The compilation of short films, Revolución, brought together under the production of Gael García Bernal and Diego Luna to mark the centennial of the country’s revolution, raises questions about the perverted and warped idea of revolution in modern times.
Some of the shorts themselves are a bit standard fare for the short film category, with allegory pushed to the forefront and symbolism delivered in a rather heavy-handed manner. Nonetheless, a bittersweet, and perhaps cynical, contemplation can be taken away from the whole.
Different failures and hypocrisies of the revolution can be seen throughout the compilation. A political delegation fails to arrive at a village where they are expected by a tuba player and his orchestra in Fernando Eimbcke’s contribution and class relations are left unresolved at a drunken picnic in Carlos Reygada’s short.
The boldest indictment is Rodrigo Pla’s short which tells of Pancho Villa’s grandson’s participation in a political rally, having been manipulated by the political figure leading the centennial celebrations.

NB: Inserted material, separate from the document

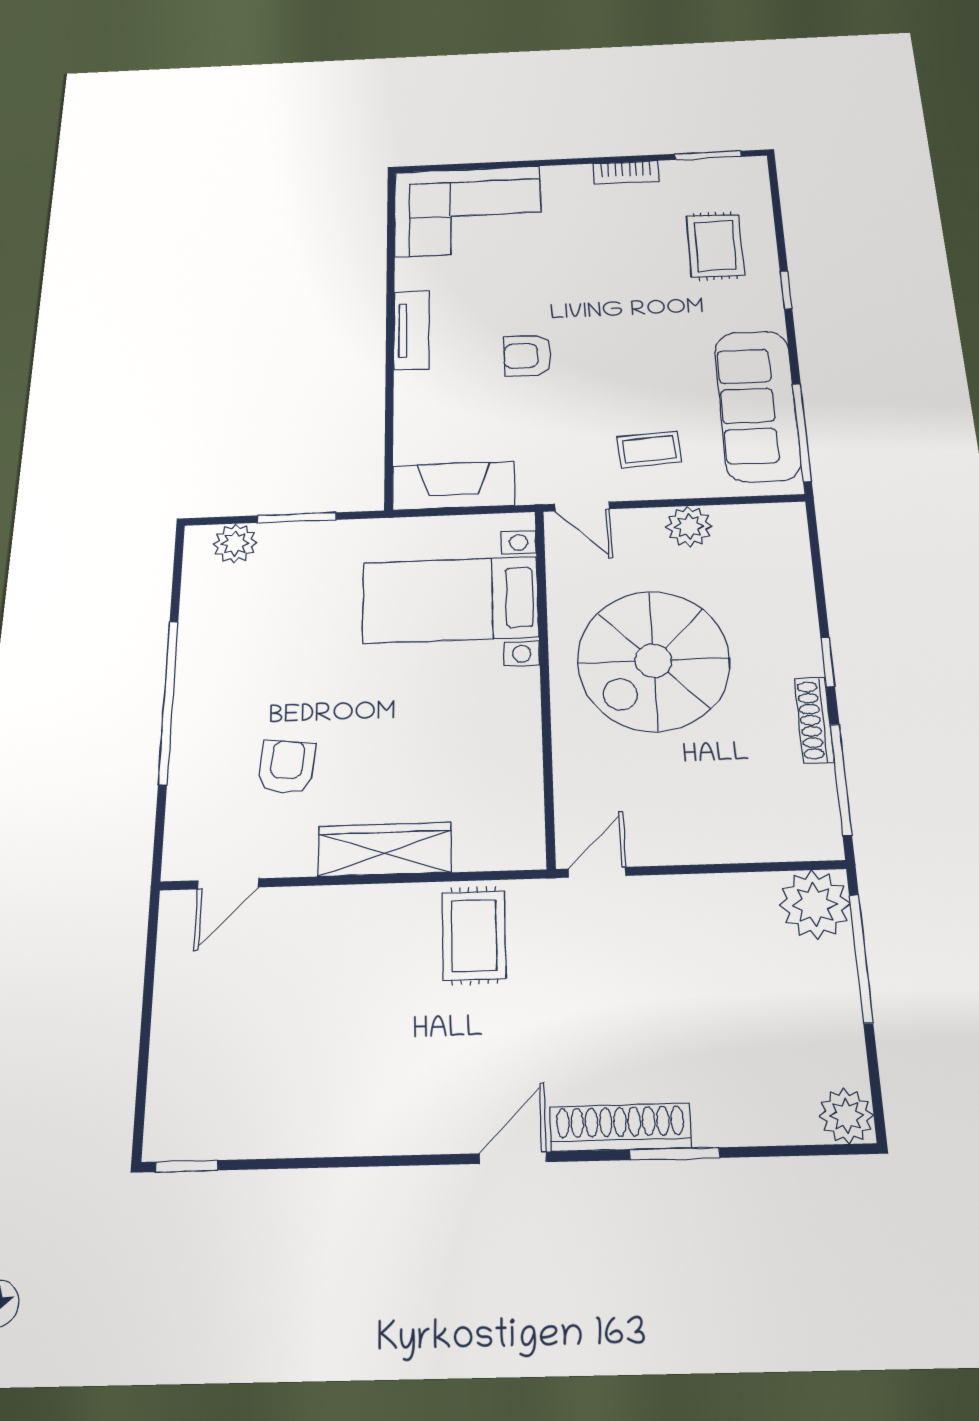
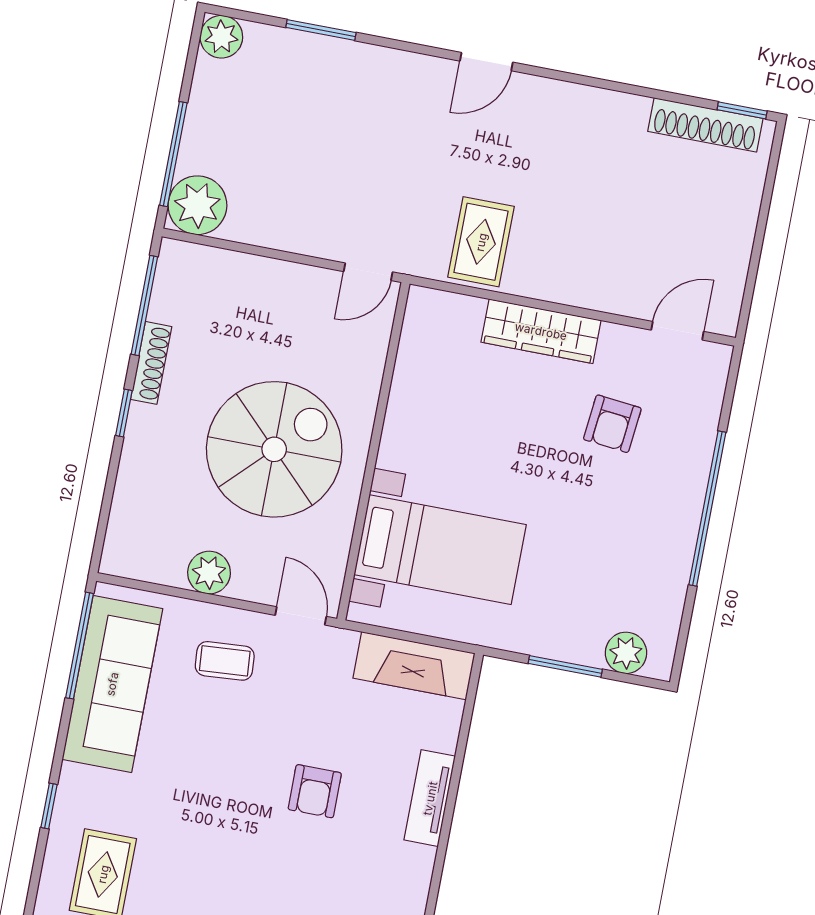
tv unit: (412, 330) -> (430, 798), moved
armchair: (528, 356) -> (315, 791), turned 90
shoe rack: (620, 1127) -> (705, 125), moved
window: (675, 1154) -> (321, 30), moved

The official exploits and manipulates Villa’s grandson’s presence in order to distort and subvert the significance of the revolution and within that framework stir up nationalism and submission from the attendees. This was probably the strongest in the set of shorts, as the use of still photography applied itself appropriately to the exposé-style storyline.

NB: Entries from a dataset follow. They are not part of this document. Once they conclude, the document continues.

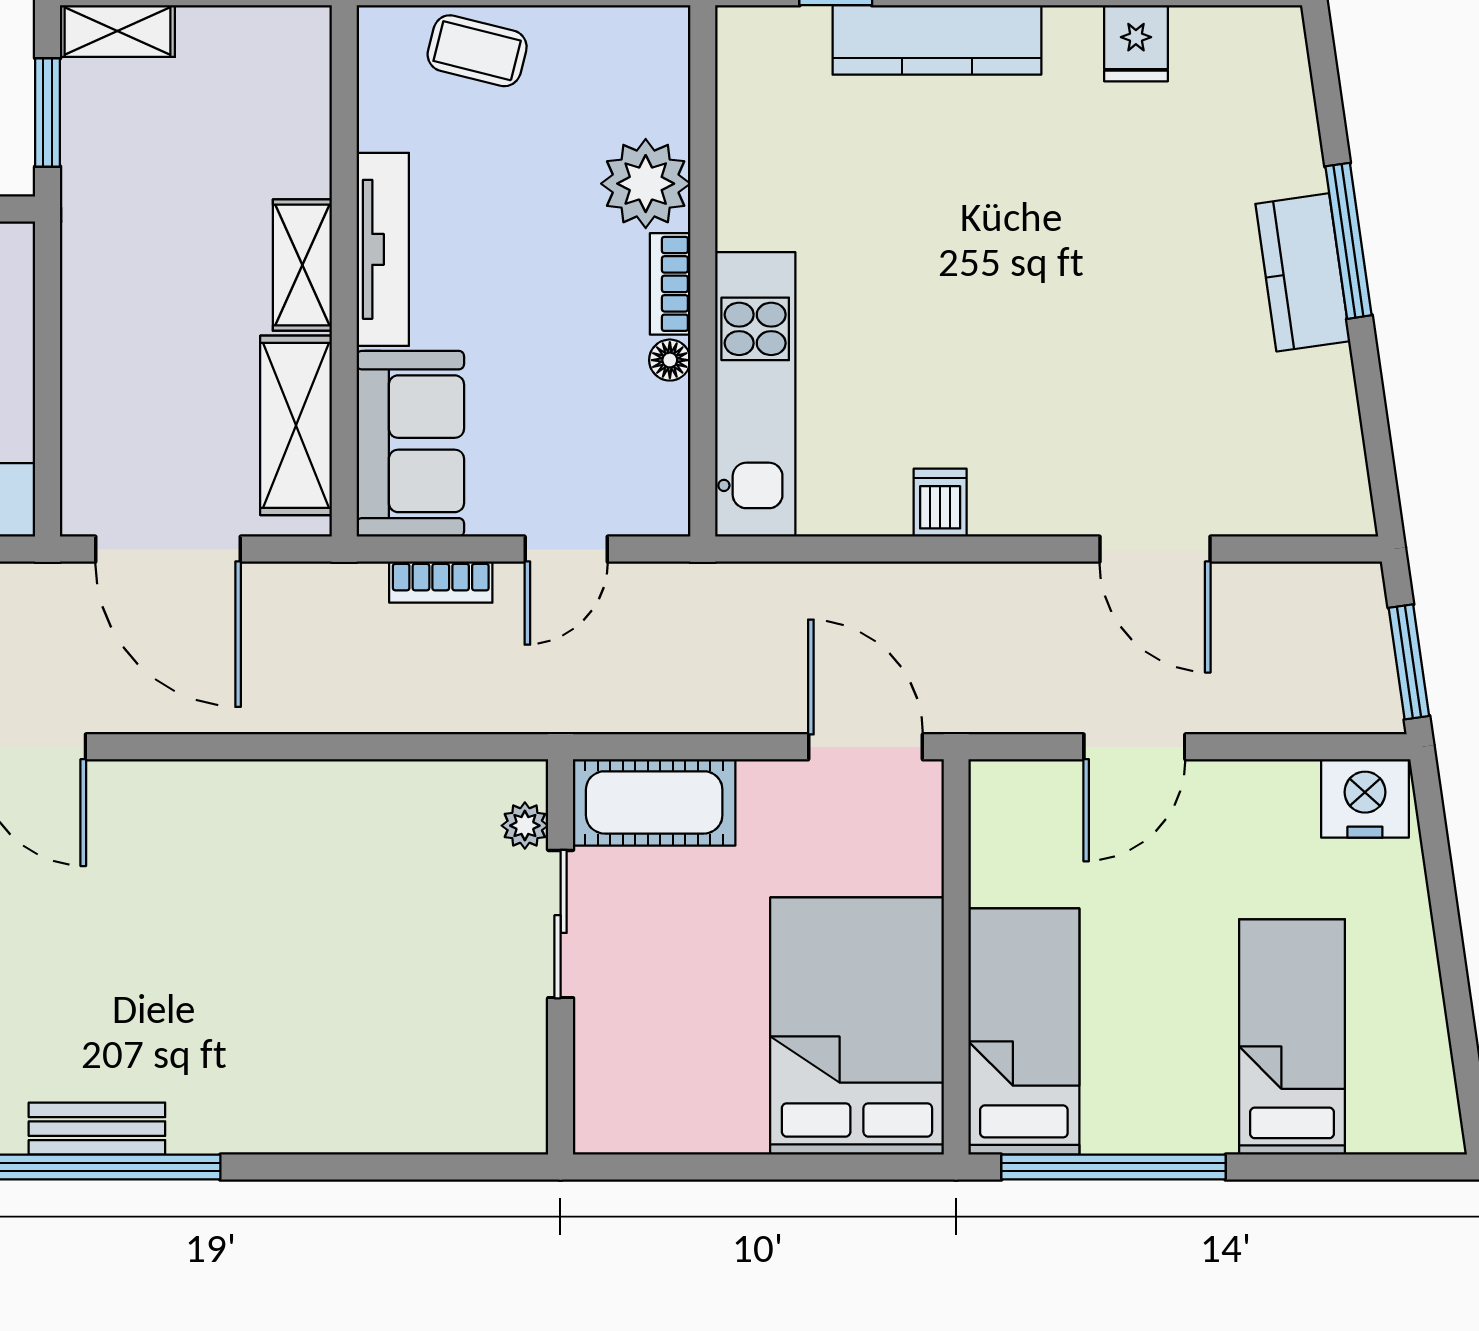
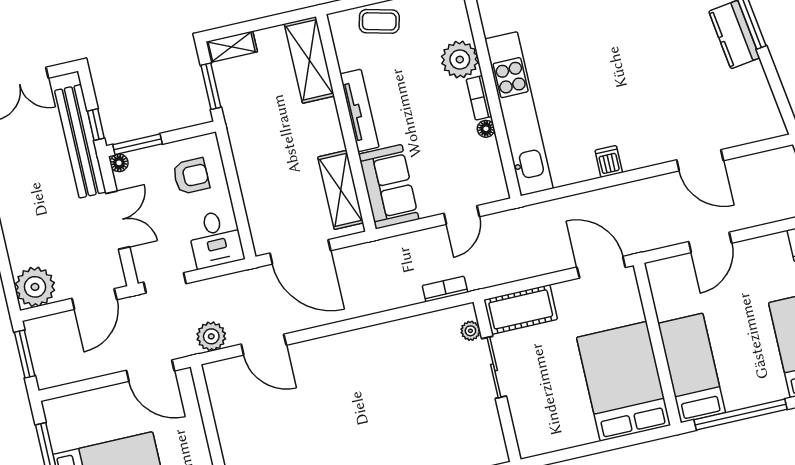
shelving: (302, 265) -> (309, 60), moved, width x1.50, depth x1.33
kitchen unit: (755, 394) -> (519, 114), width x1.36
bookcase: (441, 582) -> (445, 289), moved, turned 180

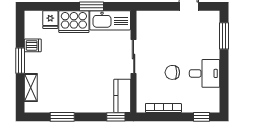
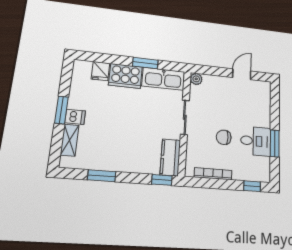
plant: (142, 17) -> (196, 79), added
window: (224, 36) -> (275, 143), moved
dishwasher: (33, 45) -> (75, 117), moved

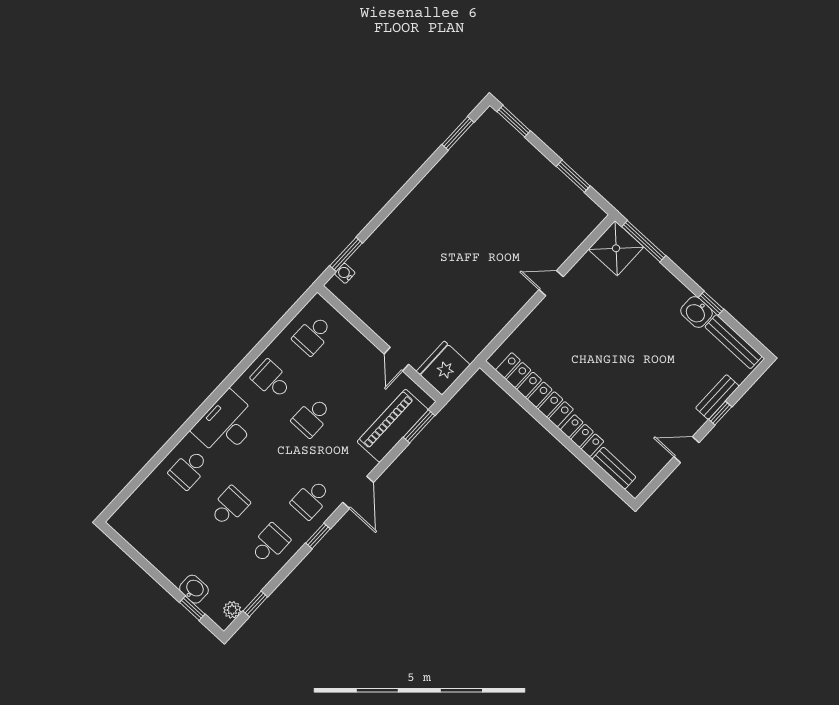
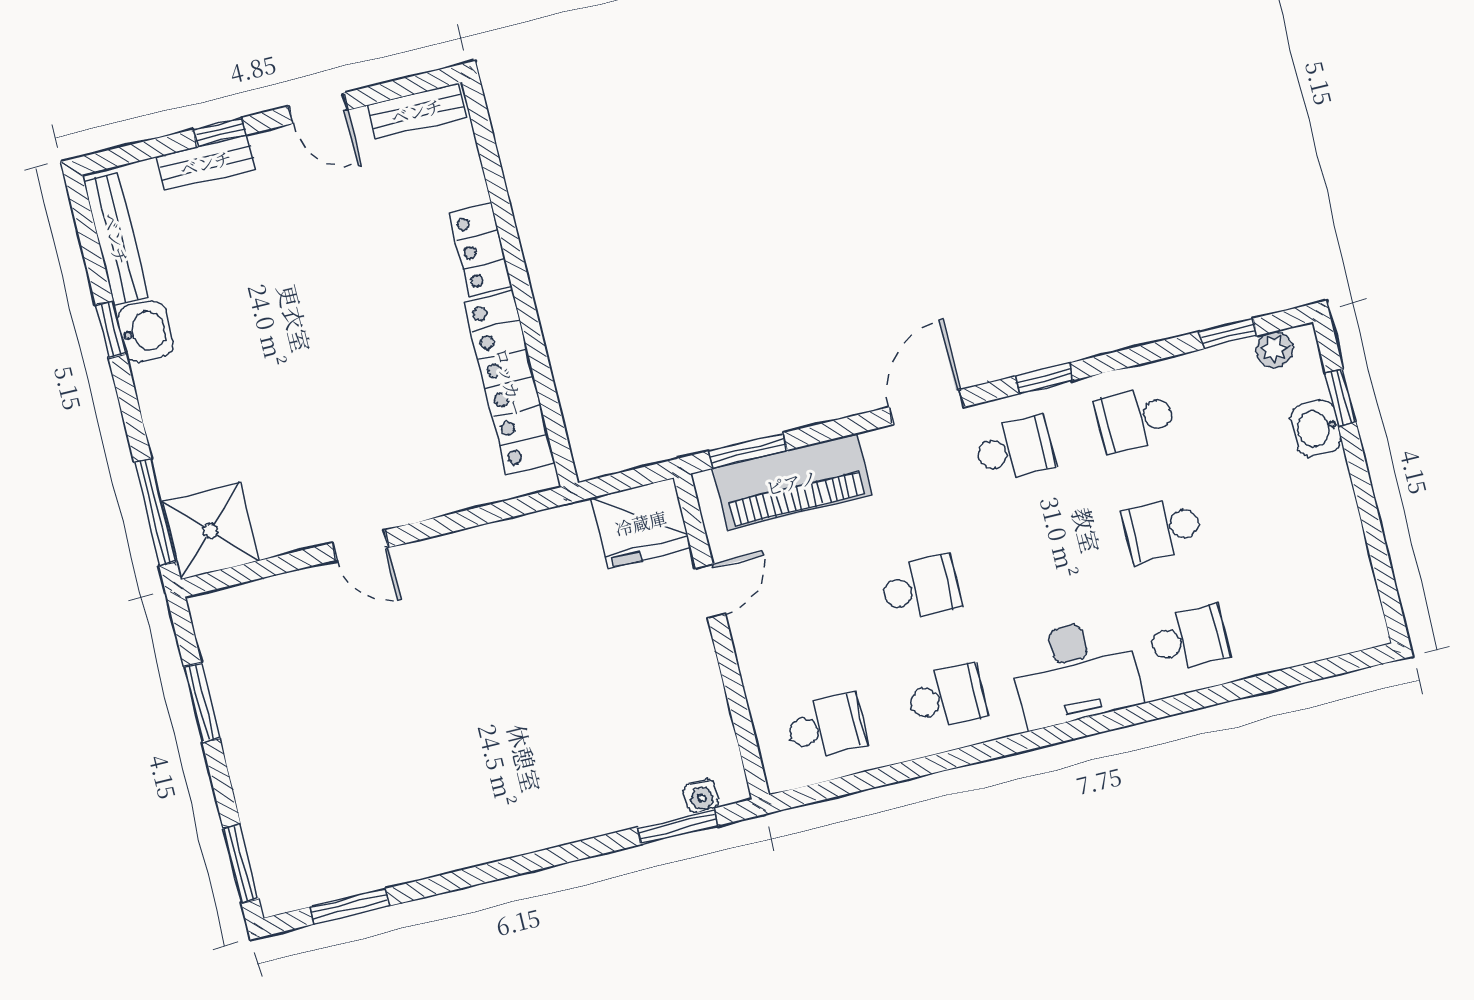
school desk: (271, 380) -> (947, 697), turned -90
bench: (614, 468) -> (417, 111), moved, turned 90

Pla’s short and Revolución in general succeed also because of the universal applicability of the filmmakers’ discontent and frustration with their country’s state of affairs. Just north of Mexico, an entire industry has been built on the basis of subverting and manipulating the imagery and language of the revolutionary Boston Tea Party, for the political and economic gain of large corporate entities.

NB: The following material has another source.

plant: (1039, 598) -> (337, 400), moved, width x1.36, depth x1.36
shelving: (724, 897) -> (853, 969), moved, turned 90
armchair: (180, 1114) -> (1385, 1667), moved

Even on less political terms, in the Western world, dissent has become almost wholly commoditised, and you can’t be a true revolutionary without the proper brand of tennis shoe, leather jacket, or any other aesthetic forms that reference those that once upon a time opposed and shocked the conformist mentality of mainstream society. Thomas Frank, former columnist for the Wall Street Journal, summarized it well back in the 90s, “It has become difficult to understand the countercultural idea as anything more than the self-justifying ideology of the new bourgeoisie that has arisen since the 1960s… The anointed cultural opponents of capitalism are now capitalism’s ideologues”. Watching Revolución, much of this absorption and exploitation of counterculture and revolution by the establishment can be witnessed, the original ideals stripped of their meaning; though some of contributions are lacking, there’s much to ruminate over afterwards.